Une par jour Depuis deux semaines, il ne se passe pas un jour sans nouvelle révélation sur un dysfonctionnement dans une administration publique. La plus notoire étant la procédure disciplinaire lancée contre Pierre Barthelmé, conseiller de gouvernement première classe, coordinateur des départements Classes moyennes et Tourisme du ministère de l’Économie et accessoirement candidat CSV aux législatives du 20 octobre dernier dans la circonscription Sud. Il se serait servi de ses privilèges de haut fonctionnaire pour avoir accès au Registre national des personnes physiques et y voler les adresses postales de ses électeurs potentiels, pour ensuite les honorer d’une lettre de campagne individualisée – violant ainsi ouvertement la législation sur la protection des données. En outre, a-t-on appris en début de cette semaine, il aurait fait traduire des parties du programme électoral de son parti par les services du ministère. Avant que le Vice-Premier ministre Etienne Schneider (LSAP) ne reprenne les Classes moyennes et le Tourisme en décembre 2013, ces deux départements étaient pendant des décennies aux mains d’élus CSV, en dernier entre celles de Françoise Hetto-Gaasch et avant elle, de Fernand Boden. « Est-ce que l’ancienne ministre était au courant de ces agissements ? » demandent les Jeunesses socialistes dans un communiqué publié mercredi, rappelant justement que la ministre et le fonctionnaire étaient adhérents du même parti.
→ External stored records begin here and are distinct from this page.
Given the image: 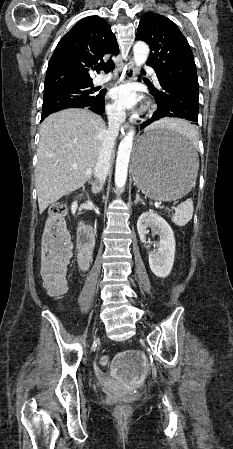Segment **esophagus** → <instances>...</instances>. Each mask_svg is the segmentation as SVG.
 <instances>
[{"instance_id":"esophagus-1","label":"esophagus","mask_w":233,"mask_h":449,"mask_svg":"<svg viewBox=\"0 0 233 449\" xmlns=\"http://www.w3.org/2000/svg\"><path fill=\"white\" fill-rule=\"evenodd\" d=\"M133 76H134V61L133 59H130L124 66V73L122 75L123 82H131L133 80ZM122 126L124 130H127L130 127L127 121H124Z\"/></svg>"}]
</instances>
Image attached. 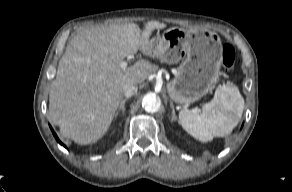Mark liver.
Here are the masks:
<instances>
[{
    "mask_svg": "<svg viewBox=\"0 0 292 192\" xmlns=\"http://www.w3.org/2000/svg\"><path fill=\"white\" fill-rule=\"evenodd\" d=\"M166 24L148 21L97 25L78 32L59 61L49 93V117L63 137L92 144L108 131L124 96L126 83L141 84L158 67L141 59L121 68L125 57L151 55L149 37Z\"/></svg>",
    "mask_w": 292,
    "mask_h": 192,
    "instance_id": "6515ba94",
    "label": "liver"
}]
</instances>
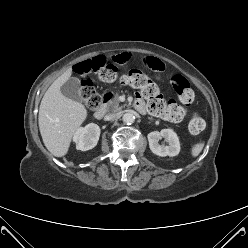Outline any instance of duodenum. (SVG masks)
<instances>
[{
    "label": "duodenum",
    "mask_w": 248,
    "mask_h": 248,
    "mask_svg": "<svg viewBox=\"0 0 248 248\" xmlns=\"http://www.w3.org/2000/svg\"><path fill=\"white\" fill-rule=\"evenodd\" d=\"M111 98L110 94H104L101 96L102 99V104L99 106V108L97 110H95L94 112V117L96 119H101L103 118V116L105 115L106 112V103L108 102V100ZM135 107L137 109L141 108V104L139 102H135Z\"/></svg>",
    "instance_id": "1"
}]
</instances>
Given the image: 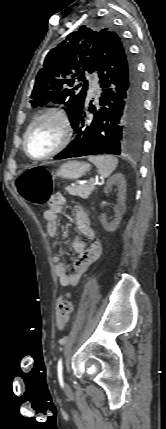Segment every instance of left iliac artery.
<instances>
[{
  "label": "left iliac artery",
  "instance_id": "left-iliac-artery-1",
  "mask_svg": "<svg viewBox=\"0 0 166 429\" xmlns=\"http://www.w3.org/2000/svg\"><path fill=\"white\" fill-rule=\"evenodd\" d=\"M57 370H58V377H59L60 381H62V379H63V377H62V372H63L62 358H60L58 360Z\"/></svg>",
  "mask_w": 166,
  "mask_h": 429
}]
</instances>
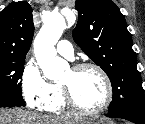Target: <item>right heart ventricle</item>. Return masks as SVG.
I'll return each mask as SVG.
<instances>
[{
  "instance_id": "right-heart-ventricle-1",
  "label": "right heart ventricle",
  "mask_w": 145,
  "mask_h": 124,
  "mask_svg": "<svg viewBox=\"0 0 145 124\" xmlns=\"http://www.w3.org/2000/svg\"><path fill=\"white\" fill-rule=\"evenodd\" d=\"M52 87H53V94H54L53 102L50 106L42 109L55 115L63 114L66 111L67 106L64 101L61 88L58 84H53Z\"/></svg>"
}]
</instances>
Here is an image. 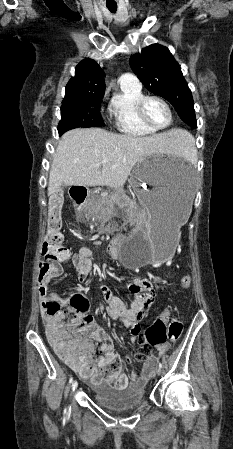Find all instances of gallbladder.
Returning <instances> with one entry per match:
<instances>
[{
    "label": "gallbladder",
    "instance_id": "obj_1",
    "mask_svg": "<svg viewBox=\"0 0 233 449\" xmlns=\"http://www.w3.org/2000/svg\"><path fill=\"white\" fill-rule=\"evenodd\" d=\"M59 193L62 194V190H59Z\"/></svg>",
    "mask_w": 233,
    "mask_h": 449
}]
</instances>
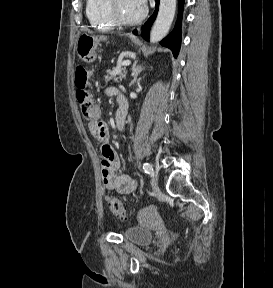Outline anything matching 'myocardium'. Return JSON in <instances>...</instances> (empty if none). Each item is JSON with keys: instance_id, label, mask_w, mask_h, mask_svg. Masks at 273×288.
<instances>
[{"instance_id": "1", "label": "myocardium", "mask_w": 273, "mask_h": 288, "mask_svg": "<svg viewBox=\"0 0 273 288\" xmlns=\"http://www.w3.org/2000/svg\"><path fill=\"white\" fill-rule=\"evenodd\" d=\"M117 3L118 0H105L106 15L116 25H122V26L136 25L142 22L147 15V9L144 8L142 13L136 18L133 19L122 18L118 13Z\"/></svg>"}]
</instances>
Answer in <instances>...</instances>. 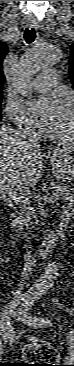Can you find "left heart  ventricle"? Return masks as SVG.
<instances>
[{"label":"left heart ventricle","instance_id":"left-heart-ventricle-1","mask_svg":"<svg viewBox=\"0 0 74 366\" xmlns=\"http://www.w3.org/2000/svg\"><path fill=\"white\" fill-rule=\"evenodd\" d=\"M61 106V112L51 132L62 137H67L72 131V115L68 104L63 103Z\"/></svg>","mask_w":74,"mask_h":366}]
</instances>
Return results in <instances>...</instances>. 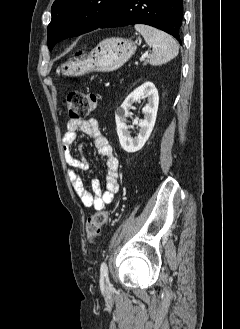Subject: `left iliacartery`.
<instances>
[{
    "label": "left iliac artery",
    "mask_w": 240,
    "mask_h": 329,
    "mask_svg": "<svg viewBox=\"0 0 240 329\" xmlns=\"http://www.w3.org/2000/svg\"><path fill=\"white\" fill-rule=\"evenodd\" d=\"M100 273H101V276H103V277H106L108 275V267L105 262L101 263Z\"/></svg>",
    "instance_id": "left-iliac-artery-1"
}]
</instances>
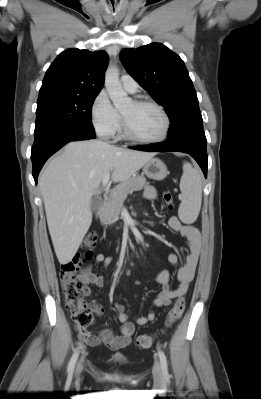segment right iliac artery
I'll use <instances>...</instances> for the list:
<instances>
[{"instance_id":"right-iliac-artery-1","label":"right iliac artery","mask_w":261,"mask_h":399,"mask_svg":"<svg viewBox=\"0 0 261 399\" xmlns=\"http://www.w3.org/2000/svg\"><path fill=\"white\" fill-rule=\"evenodd\" d=\"M78 356H79V350H76V351L74 352V354L72 355V357H71V359H70V362H69V364H68V368H67L68 373H73L74 366H75V364H76V361H77V359H78Z\"/></svg>"}]
</instances>
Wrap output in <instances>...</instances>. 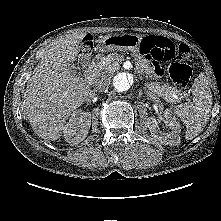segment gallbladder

Laxisme militaire La même semaine, Etienne Schneider, également nouveau ministre de la Défense, a annoncé avoir déposé plainte contre plusieurs fonctionnaires de la musique militaire afin qu’une enquête disciplinaire puisse également y être ouverte. Selon les reproches relayés par le Luxemburger Wort et Le Quotidien, les musiciens auraient instauré un système d’abus des jours de congés et des heures supplémentaires et détourné des fonds par le biais d’une asbl douteuse. Ce mercredi, Etienne Schneider confirmait en outre deux procédures disciplinaires contre un ouvrier et un adjudant-chef du Centre de communications du gouvernement à Senningen, auxquels sont reprochés des abus comme envoyer des soldats faire des courses privées durant leur service, la construction d’affûts perchés dans les ateliers du centre pour les revendre, voire même la distillation d’eaux-de-vie... « Je suppose que ce n’est pas la dernière affaire du genre que j’aurai à dénoncer, » réagit le ministre à l’antenne de RTL Radio Lëtzebuerg mercredi, rappelant haut et fort l’ambition du gouvernement DP-LSAP-Verts d’un zéro tolérance en matière de dysfonctionnements. Le ministère de la Défense était lui aussi durant des décennies aux mains du CSV (Jean-Marie Halsdorf, Jean-Louis Schiltz, Luc Frieden ; avec un interlude DP, Charles Goerens, il y a quinze ans).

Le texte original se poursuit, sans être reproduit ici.